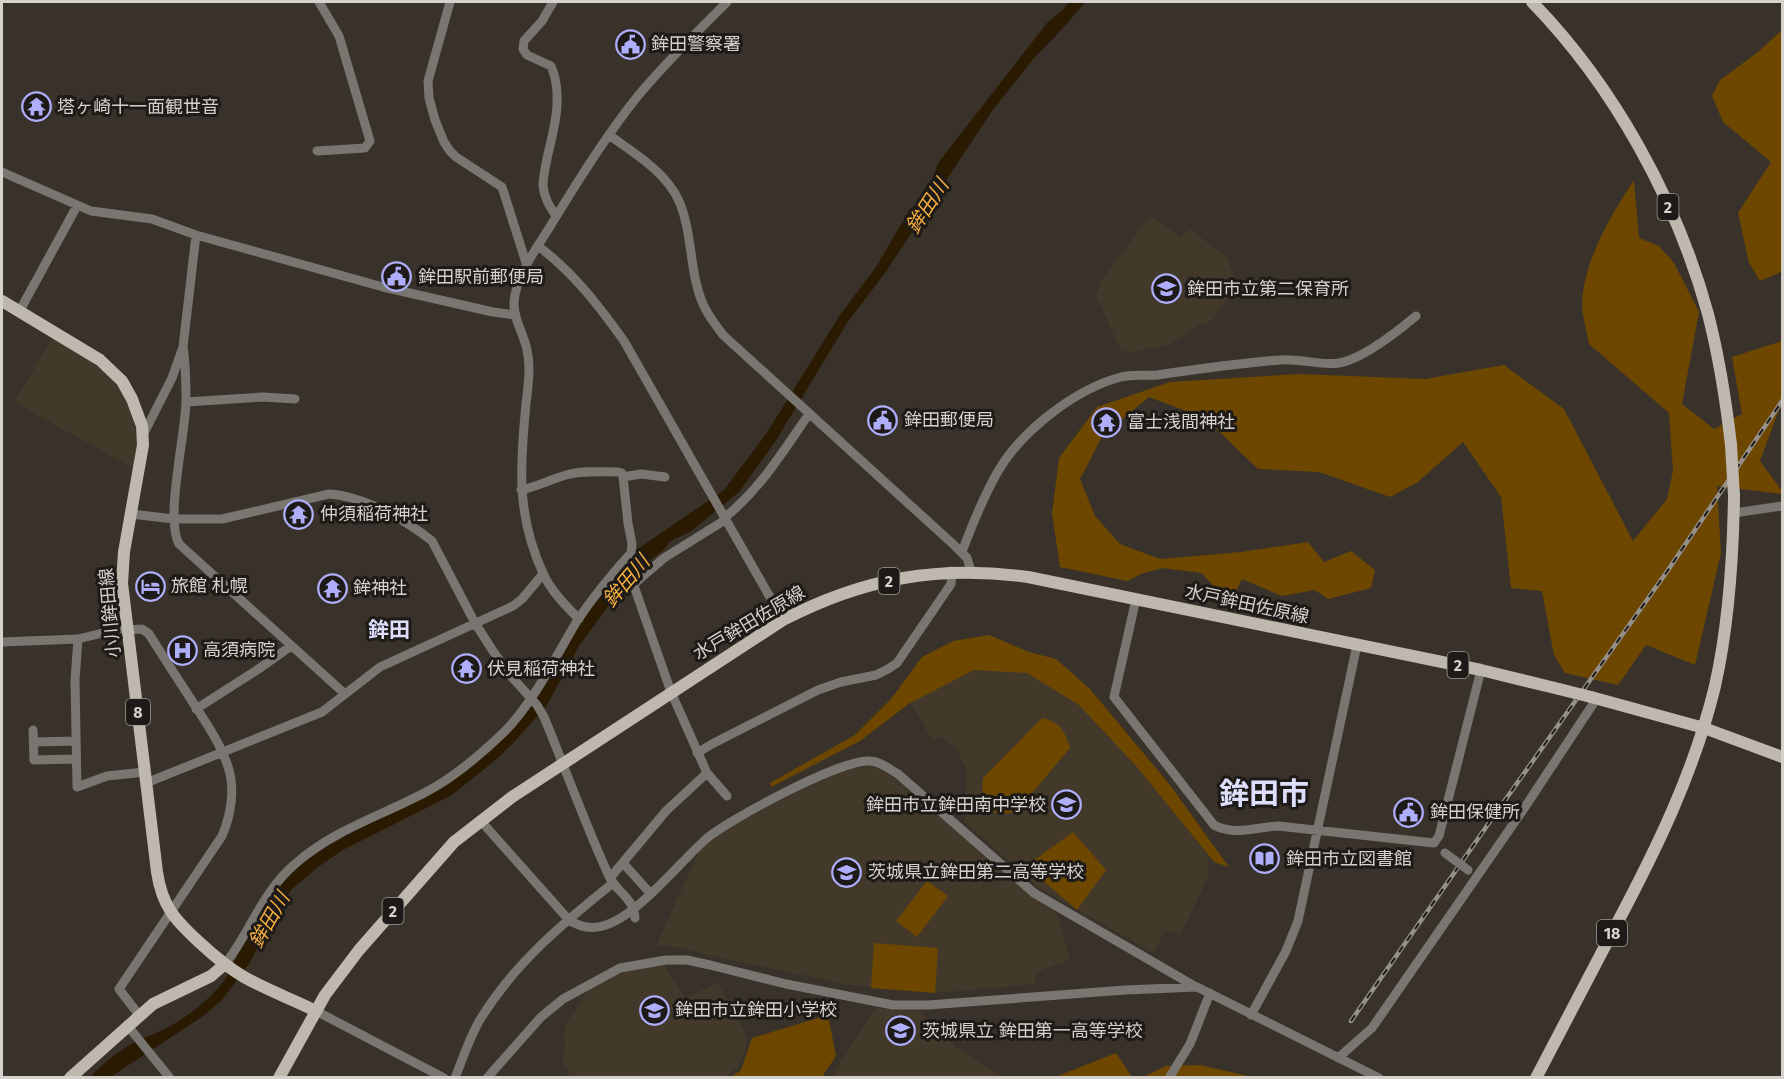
<svg xmlns="http://www.w3.org/2000/svg" width="1784" height="1079" viewBox="0 0 1784 1079" font-family="'Fira Sans','Noto Sans JP',sans-serif">
  <style>
    .built { fill: #43392b }
    .green { fill: #6d4700 }
    .water { fill: #2b1a02 }
    .lines { fill: none; stroke-linecap: round; stroke-linejoin: round }
    .minor { stroke: #797671; stroke-width: 9 }
    .major { stroke: #beb8af; stroke-width: 12 }
    .rail-casing { stroke: #959089; stroke-width: 4.5 }
    .rail { stroke: #1d1a17; stroke-width: 2; stroke-dasharray: 7; stroke-linecap: butt }
    .minor-bridge { stroke: #797671; stroke-width: 9 }
    .major-bridge { stroke: #beb8af; stroke-width: 12 }
    .labels { text-anchor: middle; stroke-width: 6; stroke-linejoin: round; paint-order: stroke }
    .shield { fill: #1d1a17; stroke: #9e9a96; stroke-width: 1.5 }
    .shield-label { font-size: 16px; font-weight: bold; fill: #d5d1cc }
    .poi-label { font-size: 18px; fill: #d5d1cc; stroke: #1d1a17; text-anchor: start }
    .street-label { font-size: 18px; fill: #d5d1cc; stroke: #1d1a17 }
    .water-label { font-size: 20px; font-style: italic; fill: #f6af3e; stroke: #1d1a17 }
    .quarter-label { font-size: 21px; font-weight: bold; fill: #dddefc; stroke: #1d1a17 }
    .town-label { font-size: 30px; font-weight: bold; fill: #dddefc; stroke: #1d1a17 }
  </style>
  <rect width="100%" height="100%" fill="#39322a"/>
  <path class="built" d="M1150 216 1180 237 1190 229 1226 257 1238 283 1213 320 1198 325 1183 337 1167 345 1130 352 1121 351 1096 295 1103 278Z
    M53 338 89 360 110 376 123 391 135 424 137 444 133 468 14 402Z
    M990 666 1018 670 1048 683 1097 717 1207 854 1209 875 1180 936 1165 930 1154 953 1039 888 965 822 966 768 955 747 940 737 933 741 910 703 942 683 961 674Z
    M873 766 883 770 949 822 1031 895 1056 912 1070 959 1035 973V984L935 993 850 985 721 958 673 946H656L700 849 727 828 826 778 855 768Z
    M663 964 685 998 718 983 743 1029 746 1039V1048L737 1068 726 1077H567L569 1072 562 1063 565 1045 563 1036 567 1022 590 987 624 972Z
    M875 1008 918 1010 962 1052 1004 1077 831 1078Z"/>
  <path class="green" d="M1782 30V269L1779 273 1760 281 1749 263 1738 213 1771 162 1723 122 1712 96 1720 80 1758 52Z
    M1634 180 1639 238 1659 246 1674 263 1699 312 1682 404 1714 429 1742 414 1732 357 1782 341V407H1780L1760 461 1782 491V494L1717 486 1721 553 1695 665 1646 645 1618 685 1565 673 1554 655 1542 591 1511 588 1501 497 1463 442 1418 482 1390 497 1319 472 1258 469 1205 418 1149 397 1103 435 1080 479 1095 516 1120 544 1160 559 1241 552 1308 542 1324 562 1351 551 1375 570 1371 588 1328 599 1315 590 1282 596 1242 579 1229 605 1202 573 1162 568 1141 574 1127 581 1060 567 1052 513 1059 458 1097 407 1170 382 1298 374 1425 379 1504 365 1564 409 1633 541 1667 499 1673 471 1669 413 1589 344C1587 331 1582 316 1582 303 1584 260 1611 215 1634 180Z
    M989 635 1029 652 1056 659 1090 689 1170 785 1229 867 1214 862 1137 767 1079 705 1027 673 974 670 910 703 860 741 771 787 770 783 855 735 891 699 922 657 953 641Z
    M1042 718C1060 722 1065 731 1070 748L1017 811C990 820 980 804 983 778Z
    M1073 832 1106 870 1077 910 1026 866Z
    M927 881 948 896 917 937 896 921Z
    M874 943 938 948 935 993 871 988Z
    M828 1015 836 1056 822 1077H731L741 1070 752 1038Z
    M1116 1053 1132 1077H1055Z
    M1200 1065 1253 1077 1141 1078 1166 1066Z"/>
  <path class="water" d="M1069 2H1085L1065 26 1034 58 992 111 885 273 847 323 775 442 739 492 691 531 669 542 665 549 638 569 620 590 579 646 547 705 516 740 498 758 452 795 341 851 318 867 292 889 278 907 249 964 222 1000 202 1017 124 1068 111 1077 89 1078C102 1065 117 1052 133 1043 144 1037 156 1034 167 1028 189 1016 208 1001 224 981 241 952 264 897 287 876 341 828 413 809 470 766 487 754 501 743 513 726L597 596 642 546 724 490 766 434 840 315 876 267 906 216 930 185 938 163 1047 23 1063 10Z"/>
  <g class="lines">
    <path class="minor" d="M450 2 428 81 429 98 435 120 444 142 450 151 456 157 502 187 527 266
      M553 2 542 21 524 41 523 49 527 55 551 66C563 93 555 126 548 154 546 164 543 176 543 186 544 198 550 207 556 216
      M609 135C634 153 666 172 679 201 693 234 689 272 703 304 708 316 716 325 723 335L954 545 967 558 971 571
      M317 151 365 148 370 141 339 36 319 2
      M2 172 91 211 152 219 196 235 383 287 493 312 515 315
      M538 246C573 272 599 306 624 341L783 620
      M19 312 77 206
      M183 347C186 365 186 384 186 402 185 437 165 518 179 544L345 694
      M186 402 263 397 295 399
      M143 435 172 378 183 347 196 235
      M521 490C539 486 549 480 566 475 582 470 601 472 618 472L622 473 623 477 641 474 665 477
      M1734 513 1782 506
      M131 514 174 519H222L329 494C363 496 406 520 432 541L475 623 493 651 510 675 537 705 544 717C566 770 585 824 609 876 617 893 634 898 635 918
      M724 518C760 490 783 451 809 414
      M962 552C972 525 983 498 997 473 1020 432 1075 389 1121 377 1132 374 1145 376 1157 375 1198 369 1239 363 1280 360 1298 358 1321 366 1339 363 1362 359 1398 331 1416 316
      M619 566 636 582
      M1136 599 1114 697 1214 825C1234 836 1256 827 1278 826L1434 843 1439 836 1481 670
      M579 619C566 606 550 590 543 573 516 515 520 465 526 404 528 386 531 368 527 350 524 334 513 319 514 302 516 275 537 248 551 225 577 182 605 137 637 97 665 63 696 33 727 2
      M127 627 78 639 75 680 77 787 107 776 145 772
      M128 630 142 629 149 634C164 658 179 681 194 704 206 723 220 743 227 764 236 787 231 815 222 836L119 989 139 1015
      M2 642 78 639
      M196 709 257 670 291 646
      M33 730 34 760 76 759
      M34 742 76 741
      M697 753 712 744 818 690 841 682 876 675 888 669 897 663 951 584 952 571
      M707 773 727 796
      M146 783 322 712 380 667 513 606 522 599 543 574
      M480 820 568 919C579 927 592 930 606 925 638 915 680 862 706 839 728 820 843 758 870 761 880 761 889 769 898 774L1034 893 1196 987
      M623 863 650 893
      M610 878 666 811 707 773 671 692 634 586 636 582 664 558 725 520
      M225 964C251 931 262 892 295 864 333 830 381 816 426 792 453 778 479 756 502 734 531 707 556 656 577 621 593 597 611 575 631 553L632 544 628 523 623 477
      M316 1011 444 1078
      M1251 1015 1286 951 1298 921 1357 645
      M127 1025 170 1078
      M1338 1058 1372 1028 1523 810 1597 698
      M455 1078C463 1058 470 1036 481 1018 515 963 563 923 613 883
      M487 1078 541 1017 563 999 620 968 666 960H687L710 965 786 984 893 1005H928L1125 990 1197 987 1379 1078
      M1169 1078 1190 1044 1210 993"/>
    <path class="major" d="M1532 2C1614 86 1677 201 1708 314 1719 357 1726 401 1731 445
      M2 301 100 360 122 381 132 399 142 426 143 445 124 552 122 583 157 872C162 906 175 920 199 942 213 955 227 967 244 977 267 990 292 999 316 1011
      M1591 697 1704 728 1782 757
      M70 1078 153 1004 211 976 225 964
      M279 1078 325 995 359 950 454 842 512 797 783 620C864 578 938 565 1028 577L1481 670 1559 689
      M1536 1078C1562 1028 1588 978 1614 929 1656 850 1694 773 1715 686 1729 624 1733 560 1734 496"/>
    <defs>
      <path id="rail" d="M1351 1021 1491 820 1666 573 1782 401"/>
    </defs>
    <use href="#rail" class="rail-casing"/>
    <use href="#rail" class="rail"/>
    <path class="minor-bridge" d="M1445 853 1468 870"/>
    <path class="major-bridge" d="M1731 445 1734 496
      M1559 689 1591 697"/>
  </g>
  <defs>
    <symbol id="civic-ring" viewBox="-11 -11 22 22"><circle r="9.5" fill="#1d1a17" stroke="#afaefa" stroke-width="1.5"/><path d="M-.6-6.5H3V-4.5H.6V-3L4-1V1h2V6H-6V1h2V-1L-.6-3ZM-1.2 2.5V6h2.4V2.5Z" fill="#afaefa"/></symbol>
    <symbol id="temple-ring" viewBox="-11 -11 22 22"><circle r="9.5" fill="#1d1a17" stroke="#afaefa" stroke-width="1.5"/><path d="M0-6L5-2H3V0L6.5 2.5H4V6H1.5V3h-3V6H-4V2.5H-6.5L-3 0V-2H-5Z" fill="#afaefa"/></symbol>
    <symbol id="school-ring" viewBox="-11 -11 22 22"><circle r="9.5" fill="#1d1a17" stroke="#afaefa" stroke-width="1.5"/><path d="M0-5L7-2L0 1L-7-2ZM-4 1L0 2.5L4 1V4Q0 6-4 4Z" fill="#afaefa"/></symbol>
    <symbol id="hotel-ring" viewBox="-11 -11 22 22"><circle r="9.5" fill="#1d1a17" stroke="#afaefa" stroke-width="1.5"/><path d="M-6-4.5h1.5V1H6V5H4.5V3h-9V5H-6ZM-4 0a1.8 1.8 0 1 1 3.6 0ZM.5 0V-2.5h3Q6-2.5 6 0Z" fill="#afaefa"/></symbol>
    <symbol id="hospital-ring" viewBox="-11 -11 22 22"><circle r="9.5" fill="#1d1a17" stroke="#afaefa" stroke-width="1.5"/><path d="M-5-5h3v3.5h4V-5h3V5h-3V1.5h-4V5h-3Z" fill="#afaefa"/></symbol>
    <symbol id="library-ring" viewBox="-11 -11 22 22"><circle r="9.5" fill="#1d1a17" stroke="#afaefa" stroke-width="1.5"/><path d="M-6-4Q-3-5.5-.7-3.5V5Q-3 3-6 4ZM6-4Q3-5.5 .7-3.5V5Q3 3 6 4Z" fill="#afaefa"/></symbol>
  </defs>
  <g fill-rule="evenodd">
    <use href="#civic-ring" x="614" y="28" width="33" height="33"/>
    <use href="#temple-ring" x="20" y="90" width="33" height="33"/>
    <use href="#civic-ring" x="380" y="260" width="33" height="33"/>
    <use href="#school-ring" x="1150" y="272" width="33" height="33"/>
    <use href="#civic-ring" x="866" y="404" width="33" height="33"/>
    <use href="#temple-ring" x="1090" y="406" width="33" height="33"/>
    <use href="#temple-ring" x="282" y="498" width="33" height="33"/>
    <use href="#hotel-ring" x="134" y="570" width="33" height="33"/>
    <use href="#temple-ring" x="316" y="572" width="33" height="33"/>
    <use href="#hospital-ring" x="166" y="634" width="33" height="33"/>
    <use href="#temple-ring" x="450" y="652" width="33" height="33"/>
    <use href="#school-ring" x="1050" y="788" width="33" height="33"/>
    <use href="#civic-ring" x="1392" y="796" width="33" height="33"/>
    <use href="#library-ring" x="1248" y="842" width="33" height="33"/>
    <use href="#school-ring" x="830" y="856" width="33" height="33"/>
    <use href="#school-ring" x="638" y="994" width="33" height="33"/>
    <use href="#school-ring" x="884" y="1014" width="33" height="33"/>
  </g>
  <g class="labels">
    <g class="shield">
      <rect x="1657.5" y="194" width="21" height="26" rx="4.5"/>
      <rect x="878.5" y="568" width="21" height="26" rx="4.5"/>
      <rect x="1447.5" y="652" width="21" height="26" rx="4.5"/>
      <rect x="126" y="699" width="24" height="26" rx="4.5"/>
      <rect x="382.5" y="898" width="21" height="26" rx="4.5"/>
      <rect x="1597" y="920" width="30" height="26" rx="4.5"/>
    </g>
    <g class="shield-label">
      <text x="1668" y="213">2</text>
      <text x="889" y="587">2</text>
      <text x="1458" y="671">2</text>
      <text x="138" y="718">8</text>
      <text x="393" y="917">2</text>
      <text x="1612" y="939">18</text>
    </g>
    <g class="poi-label">
      <text x="651" y="50">鉾田警察署</text>
      <text x="57" y="113">塔ヶ崎十一面観世音</text>
      <text x="418" y="283">鉾田駅前郵便局</text>
      <text x="1187" y="295">鉾田市立第二保育所</text>
      <text x="904" y="426">鉾田郵便局</text>
      <text x="1127" y="428">富士浅間神社</text>
      <text x="320" y="520">仲須稲荷神社</text>
      <text x="171" y="592">旅館 札幌</text>
      <text x="353" y="594">鉾神社</text>
      <text x="203" y="656">高須病院</text>
      <text x="487" y="675">伏見稲荷神社</text>
      <text x="1046" y="811" text-anchor="end">鉾田市立鉾田南中学校</text>
      <text x="1430" y="818">鉾田保健所</text>
      <text x="1286" y="865">鉾田市立図書館</text>
      <text x="868" y="878">茨城県立鉾田第二高等学校</text>
      <text x="675" y="1016">鉾田市立鉾田小学校</text>
      <text x="922" y="1037">茨城県立 鉾田第一高等学校</text>
    </g>
    <g class="street-label">
      <text transform="translate(1247 604) rotate(12)" y="6">水戸鉾田佐原線</text>
      <text transform="translate(110 613) rotate(-95)" y="6">小川鉾田線</text>
      <text transform="translate(749 623) rotate(-31)" y="6">水戸鉾田佐原線</text>
    </g>
    <g class="water-label">
      <text transform="translate(927 206) rotate(-57)" y="7">鉾田川</text>
      <text transform="translate(626 581) rotate(-50)" y="7">鉾田川</text>
      <text transform="translate(269 920) rotate(-60)" y="7">鉾田川</text>
    </g>
    <g class="quarter-label">
      <text x="389" y="637">鉾田</text>
    </g>
    <g class="town-label">
      <text x="1264" y="804">鉾田市</text>
    </g>
  </g>
  <rect width="1784" height="1079" fill="none" stroke="#d5d1cc" stroke-width="6"/>
</svg>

■ ■ ■ ■ ■

EXERCISE: Search the data above for the word "labels" and say how many lines contain it, giving only that number.

SOLUTION FOR THIS PROBLEM: 2